Clair started Spare Tyre Theatre in 1979 inspired by Susie Orbach’s book Fat is a Feminist Issue. She, Katina Noble and Harriet Powell wrote and performed songs and shows about being fed up and female for ten years based on their own lives and stories.
After several years the company was asked to work with groups of young people using the same techniques –listening to stories, creating theatre and music with them, then directing their performances.
Gradually the company stopped performing and began to work with a wide variety of community groups using the same technique. Participants would tell stories, then turned into songs and musical plays and performed by the storytellers.

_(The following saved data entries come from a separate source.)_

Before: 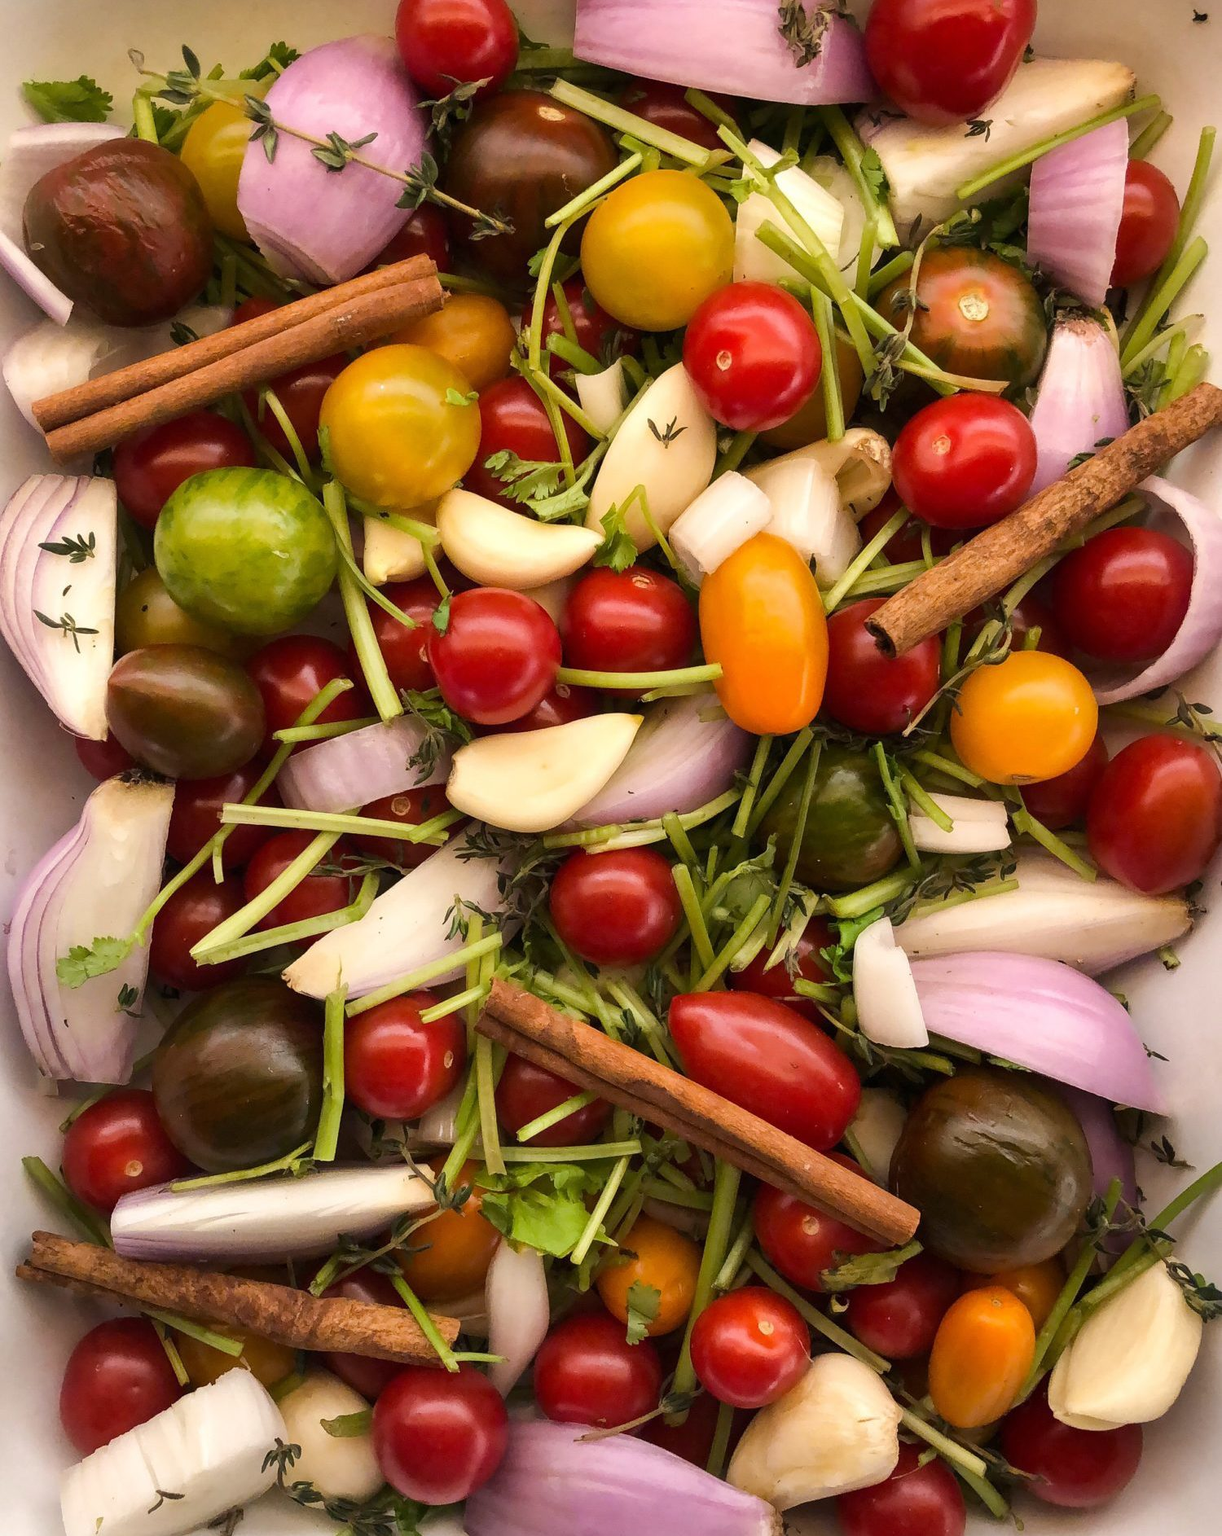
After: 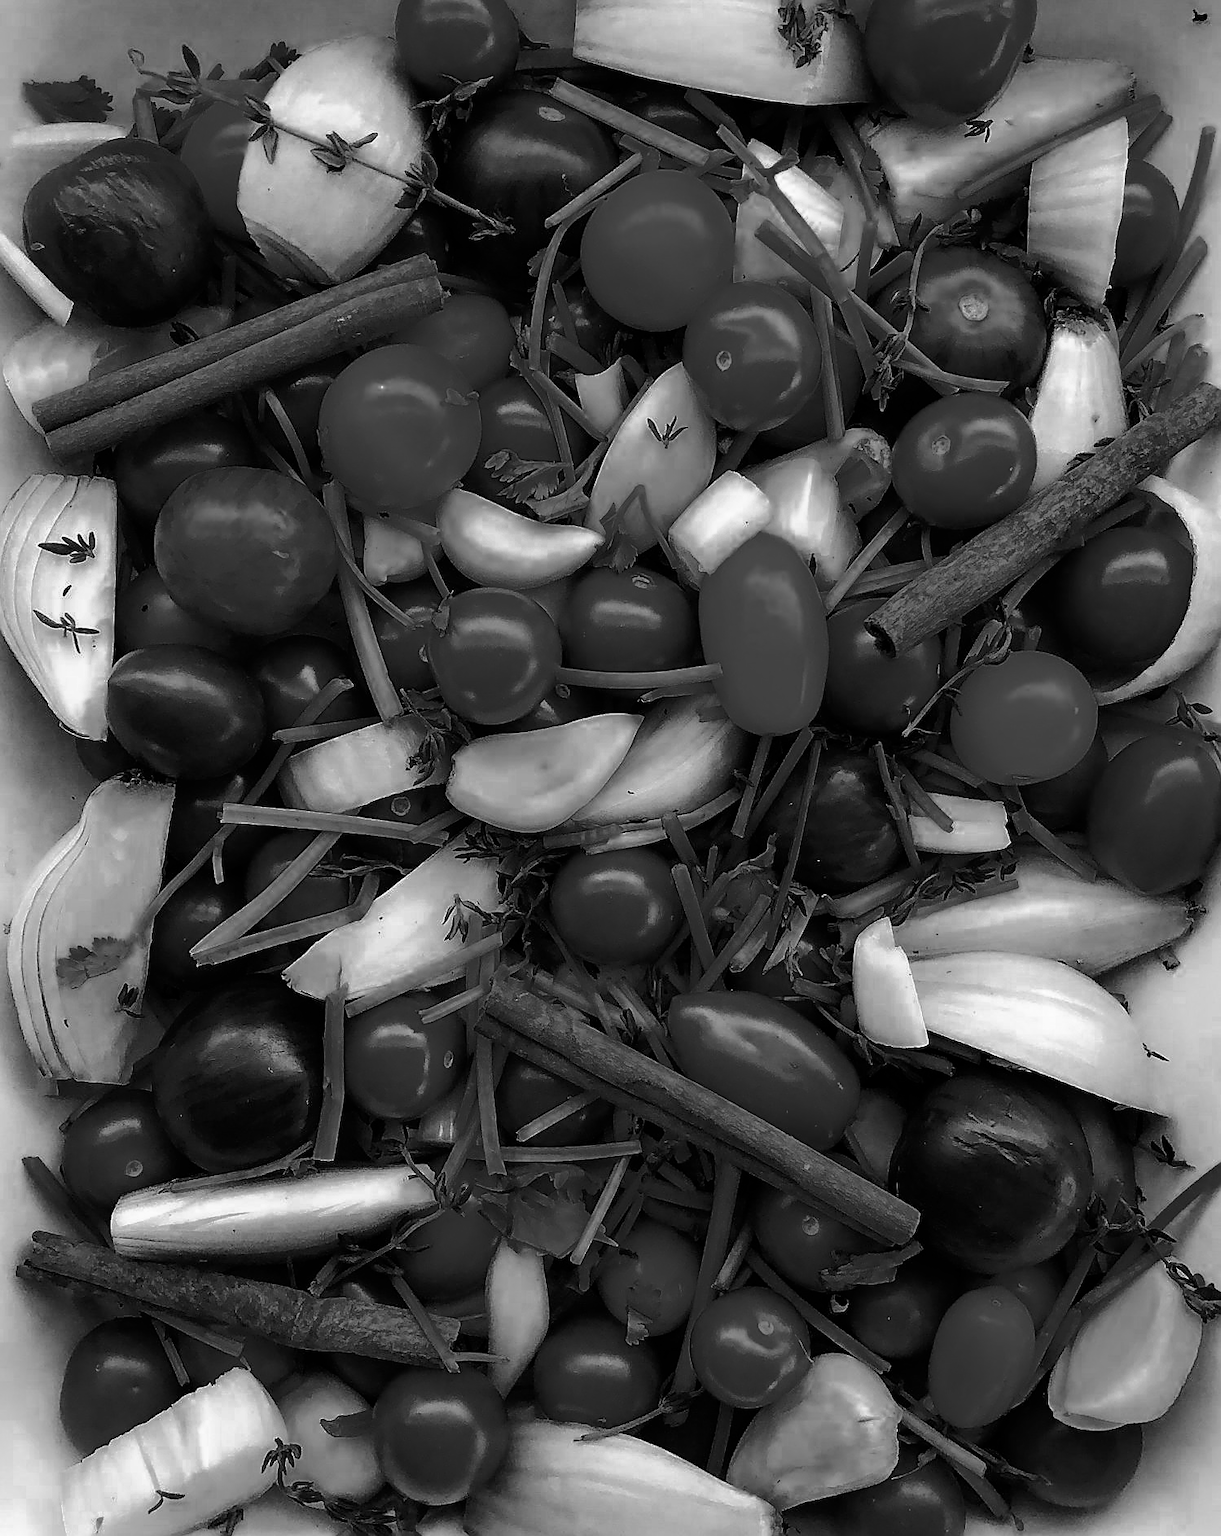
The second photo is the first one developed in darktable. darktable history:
shadows and highlights: shadows -23.08, highlights 46.15, soften with gaussian
tone curve: curves: ch0 [(0, 0) (0.003, 0) (0.011, 0.001) (0.025, 0.001) (0.044, 0.002) (0.069, 0.007) (0.1, 0.015) (0.136, 0.027) (0.177, 0.066) (0.224, 0.122) (0.277, 0.219) (0.335, 0.327) (0.399, 0.432) (0.468, 0.527) (0.543, 0.615) (0.623, 0.695) (0.709, 0.777) (0.801, 0.874) (0.898, 0.973) (1, 1)], preserve colors none
color zones: curves: ch0 [(0.287, 0.048) (0.493, 0.484) (0.737, 0.816)]; ch1 [(0, 0) (0.143, 0) (0.286, 0) (0.429, 0) (0.571, 0) (0.714, 0) (0.857, 0)]
sharpen: radius 1.4, amount 1.25, threshold 0.7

Coming to Camden: one of many 4 year intergenerational project about emigration to the London borough of Camden in the 40s, 50s 60s and 70s. This particular show set in 1977 looked at punk, the Equal Pay Act and the first MacDonalds in Camden.
Collaborations
Other People’s Shoes (with Theatre Royal Stratford East) Danny Braverman’s school show aimed at age 14-16 looked at multiple oppressions: being gay, disabled or a refugee.
Oxfamtastic (with Leap Theatre Workshop) Three years of shows that toured schools on the subject of third world issues.
Oxfam: The first 50 Years – a musical theatrical piece celebrating Oxfam’s big anniversary.
The Pink Project (with Lynn Sutcliffe) Are you 16-25…..LGBT…..or do you think you might be? A 3-year drama and music projects with young LGBT people, one of the first as Section 28 was still in force.
Quotes about the work
As far as I am aware Clair is the only person in the UK arts scene to have created a “political“ theatre group of elders. Her work goes way beyond the boundaries of “just” making a show – it embraces subjects that older people are exercised, frustrated and challenged by – using the show to empower the elders to make positive change as well as enjoying the activity itself.
Jo Hemmant, Director of Operations, Hackney Empire
Clair Chapwell is a writer of great significance for an unspoken generation of people capturing the emotional complexity of aging and being old. Her scripts are as defiant as they celebratory and she never shirks from the painful reality of what it is to be human.
Jenny Sealey, Artistic Director, Graeae Theatre
Why didn’t I know about this 10 years ago? I’m a different person! I’m so much more confident. I always thought of myself as a loner. But now it feels like I’m in a family.
Stan Doran (82) Member of Bolder Voices
My training as a workshop leader with Clair is one of the most enjoyable things I have ever done. I was terrified. I felt I would never be able to lead a workshop, but as the training progressed my fear slowly subsided. I started my first workshop with a partner, and with every workshop we planned and led I became more relaxed. I am definitely a change and more confident person.